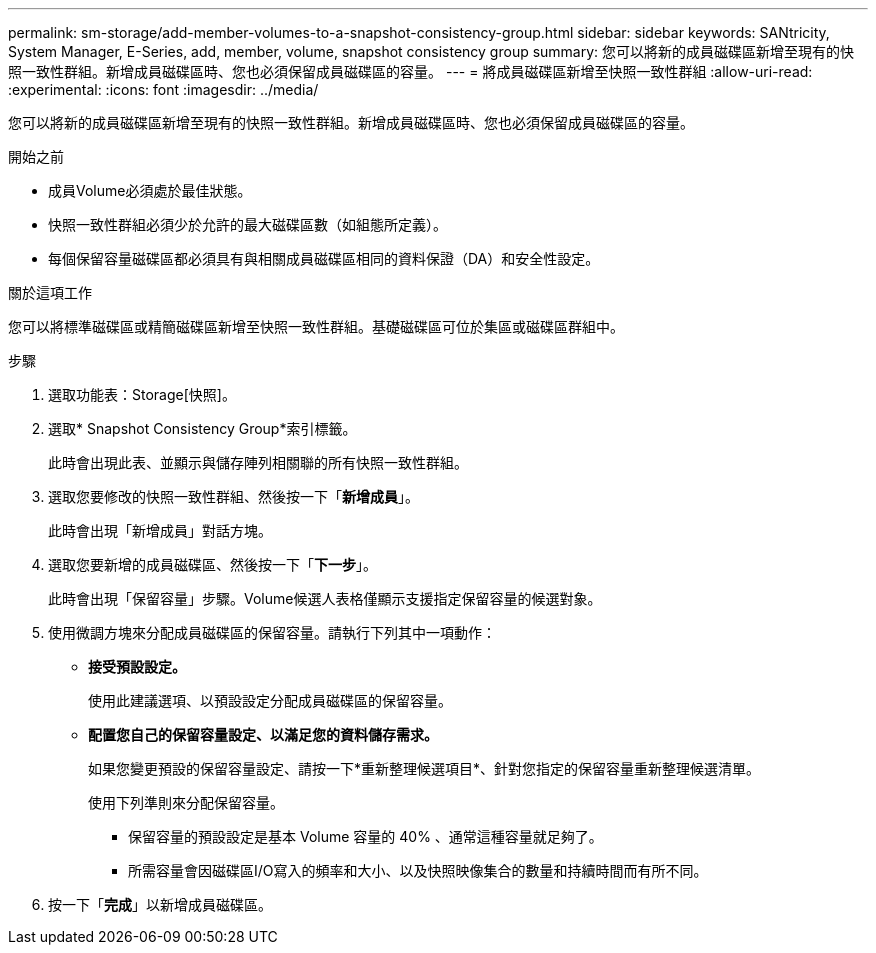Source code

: ---
permalink: sm-storage/add-member-volumes-to-a-snapshot-consistency-group.html 
sidebar: sidebar 
keywords: SANtricity, System Manager, E-Series, add, member, volume, snapshot consistency group 
summary: 您可以將新的成員磁碟區新增至現有的快照一致性群組。新增成員磁碟區時、您也必須保留成員磁碟區的容量。 
---
= 將成員磁碟區新增至快照一致性群組
:allow-uri-read: 
:experimental: 
:icons: font
:imagesdir: ../media/


[role="lead"]
您可以將新的成員磁碟區新增至現有的快照一致性群組。新增成員磁碟區時、您也必須保留成員磁碟區的容量。

.開始之前
* 成員Volume必須處於最佳狀態。
* 快照一致性群組必須少於允許的最大磁碟區數（如組態所定義）。
* 每個保留容量磁碟區都必須具有與相關成員磁碟區相同的資料保證（DA）和安全性設定。


.關於這項工作
您可以將標準磁碟區或精簡磁碟區新增至快照一致性群組。基礎磁碟區可位於集區或磁碟區群組中。

.步驟
. 選取功能表：Storage[快照]。
. 選取* Snapshot Consistency Group*索引標籤。
+
此時會出現此表、並顯示與儲存陣列相關聯的所有快照一致性群組。

. 選取您要修改的快照一致性群組、然後按一下「*新增成員*」。
+
此時會出現「新增成員」對話方塊。

. 選取您要新增的成員磁碟區、然後按一下「*下一步*」。
+
此時會出現「保留容量」步驟。Volume候選人表格僅顯示支援指定保留容量的候選對象。

. 使用微調方塊來分配成員磁碟區的保留容量。請執行下列其中一項動作：
+
** *接受預設設定。*
+
使用此建議選項、以預設設定分配成員磁碟區的保留容量。

** *配置您自己的保留容量設定、以滿足您的資料儲存需求。*
+
如果您變更預設的保留容量設定、請按一下*重新整理候選項目*、針對您指定的保留容量重新整理候選清單。

+
使用下列準則來分配保留容量。

+
*** 保留容量的預設設定是基本 Volume 容量的 40% 、通常這種容量就足夠了。
*** 所需容量會因磁碟區I/O寫入的頻率和大小、以及快照映像集合的數量和持續時間而有所不同。




. 按一下「*完成*」以新增成員磁碟區。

★ ★ ★ ★ ★

▶ **To-do item**
Where the string "新增成員磁碟區時" occurs in the data, return the whole line.

▶ **Exercise response**
summary: 您可以將新的成員磁碟區新增至現有的快照一致性群組。新增成員磁碟區時、您也必須保留成員磁碟區的容量。 
您可以將新的成員磁碟區新增至現有的快照一致性群組。新增成員磁碟區時、您也必須保留成員磁碟區的容量。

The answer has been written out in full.